Consumer Reports' Thumbs Down on iPhone 4 an Old Media Throwback
While there have been class-action lawsuits claiming Apple's new gizmo has a chronically janky antenna, and countless Web scribes have complained thusly, the vote of no-confidence from Consumer Reports has resounded like a canon-shot. In an era of a million little fish on the Web attacking a company like Apple, Consumer Reports is one very big fish. Its game-changing article perhaps shows that "Old Media" is not yet ready for burial.
CR's article was old-school in more than just the notion of an informed, influential class of professionals reporting and disseminating the news (that is to say, journalism).

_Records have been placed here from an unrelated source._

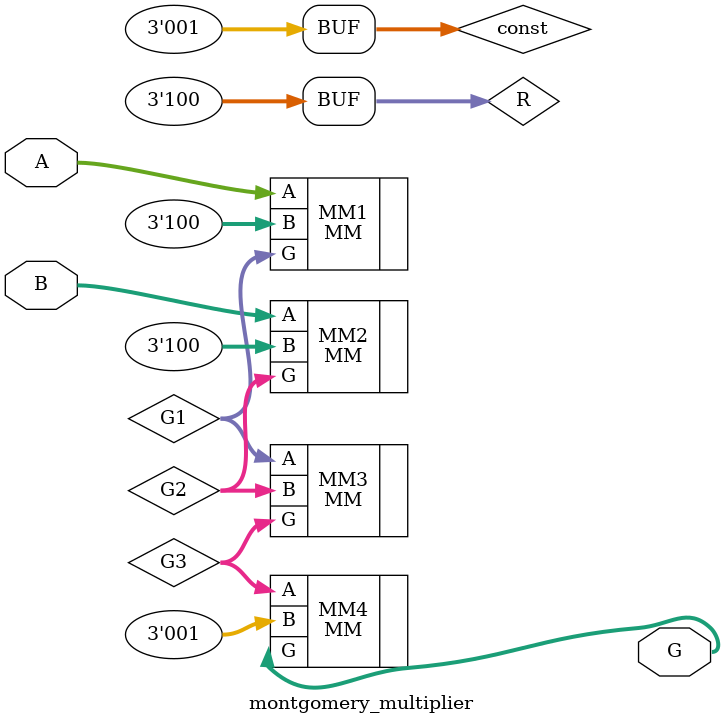
<source format=v>

module montgomery_multiplier(
    input [2:0] A,
    input [2:0] B,
    output [2:0] G
);

  wire [2:0] G1, G2, G3;
  wire [2:0] R;
  
  assign R = 3'b100; // x^3 as mentioned in the book
  
  wire [2:0] const = 3'b001; //As seen with last block in book

  // A*R = G1
  MM MM1(.A(A), .B(R), .G(G1));
  // B*R = G2
  MM MM2(.A(B), .B(R), .G(G2));
  
  // G1*G2 = G3
  MM MM3(.A(G1), .B(G2), .G(G3));
  // G3*1 = A*B (mod P)
  MM MM4(.A(G3), .B(const), .G(G));

endmodule

</source>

Its engineers, perhaps even staid people with white coats, took apart the iPhone 4 and put it back together in a slow, painstaking process that predates the frenetic nature of the Web.
Its verdict both trumps and reaffirms the complaints that have thus far come to light regarding Apple's latest toy: If you hold the phone just so, you obscure the antenna and lose calls due to a "design flaw."
This adjudication has hit Apple right where it counts -- in the wallet. Its stock has tumbled and industry analysts are noting that the company is "flirting with disaster" if it doesn't take action.
It remains to be seen if that action might follow Consumer Reports' dictum that "Apple - and not its customers -- should fix the iPhone 4." But, after today, it seems a lot more likely.